Olanzapine is currently indicated in the European Union (EU), the
United States, Australia, and Canada for the acute and long-term
treatment of schizophrenia, and the short-term treatment of acute
manic episodes associated with bipolar disorder. In addition,
olanzapine is indicated in the EU and Australia for the prevention of
recurrence in patients with bipolar disorder whose manic episode has
responded to olanzapine treatment, making it the first atypical
antipsychotic to be approved as a mood stabilizing medication.
Olanzapine was also the first atypical antipsychotic to prove its
long-term effectiveness in patients with schizophrenia. Since
olanzapine was introduced in 1996, it has been prescribed to more than
12.5 million people worldwide.

In clinical trials, olanzapine was generally well tolerated.
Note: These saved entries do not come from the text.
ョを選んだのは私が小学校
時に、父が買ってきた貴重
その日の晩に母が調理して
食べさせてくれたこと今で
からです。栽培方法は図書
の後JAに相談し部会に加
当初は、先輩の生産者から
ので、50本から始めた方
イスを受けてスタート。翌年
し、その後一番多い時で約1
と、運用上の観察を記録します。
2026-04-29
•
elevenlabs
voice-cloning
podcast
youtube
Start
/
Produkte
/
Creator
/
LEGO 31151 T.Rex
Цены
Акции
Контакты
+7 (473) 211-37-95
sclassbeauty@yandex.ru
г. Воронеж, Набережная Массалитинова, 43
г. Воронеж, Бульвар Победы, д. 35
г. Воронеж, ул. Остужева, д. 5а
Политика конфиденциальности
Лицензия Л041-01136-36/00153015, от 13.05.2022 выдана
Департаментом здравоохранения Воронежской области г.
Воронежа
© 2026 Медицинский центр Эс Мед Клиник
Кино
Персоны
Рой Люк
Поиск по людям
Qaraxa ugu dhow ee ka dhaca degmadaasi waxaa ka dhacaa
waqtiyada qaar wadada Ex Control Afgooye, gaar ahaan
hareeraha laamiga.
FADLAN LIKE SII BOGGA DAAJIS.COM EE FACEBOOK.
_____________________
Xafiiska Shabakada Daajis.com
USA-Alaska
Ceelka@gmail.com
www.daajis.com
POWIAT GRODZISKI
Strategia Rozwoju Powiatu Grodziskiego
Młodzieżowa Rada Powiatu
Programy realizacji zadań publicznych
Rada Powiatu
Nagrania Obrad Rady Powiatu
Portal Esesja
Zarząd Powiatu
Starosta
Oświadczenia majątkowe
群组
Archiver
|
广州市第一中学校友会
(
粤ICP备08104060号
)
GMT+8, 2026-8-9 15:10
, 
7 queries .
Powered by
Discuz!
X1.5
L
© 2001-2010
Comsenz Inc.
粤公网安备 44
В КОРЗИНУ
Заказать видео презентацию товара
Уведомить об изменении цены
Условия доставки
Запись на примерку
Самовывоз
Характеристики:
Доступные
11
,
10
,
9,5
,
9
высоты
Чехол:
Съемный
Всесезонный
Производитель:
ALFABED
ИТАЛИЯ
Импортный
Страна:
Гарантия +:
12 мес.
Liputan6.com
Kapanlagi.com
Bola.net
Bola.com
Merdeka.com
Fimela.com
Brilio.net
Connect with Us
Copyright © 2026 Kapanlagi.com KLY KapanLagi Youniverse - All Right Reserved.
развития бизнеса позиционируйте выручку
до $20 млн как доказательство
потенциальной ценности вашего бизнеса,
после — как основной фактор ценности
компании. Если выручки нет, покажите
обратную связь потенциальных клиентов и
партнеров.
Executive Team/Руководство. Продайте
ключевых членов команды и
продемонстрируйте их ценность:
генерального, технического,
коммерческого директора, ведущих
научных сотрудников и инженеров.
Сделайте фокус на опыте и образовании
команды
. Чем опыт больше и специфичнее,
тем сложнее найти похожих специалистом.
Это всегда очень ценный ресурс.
However,
as with all medications, olanzapine is associated with some side
effects, the most common being somnolence and weight gain. Other
common treatment-emergent adverse events may include dry mouth,
dizziness, asthenia (muscle weakness), akathisia (restlessness),
constipation, increased appetite, modest elevations of prolactin,
postural hypotension, parkinsonism, oedema, asymptomatic elevations of
hepatic transaminase, and tremor. Hyperglyceamia and/or development or
exacerbation of diabetes occasionally associated with ketoacidosis or
coma has been reported very rarely (less than 0.01%). As with other
atypicals, appropriate clinical monitoring is advisable particularly
in diabetic patients and in patients with risk factors for the
development of diabetes mellitus.

About Eli Lilly and Company

Lilly, a leading innovation-driven corporation, is developing a
growing portfolio of best-in-class pharmaceutical products by applying
the latest research from its own worldwide laboratories and from
collaborations with eminent scientific organizations. Headquartered in
Indianapolis, Ind., Lilly provides answers -- through medicines and
information -- for some of the world's most urgent medical needs.
Additional information about Lilly is available at www.lilly.com.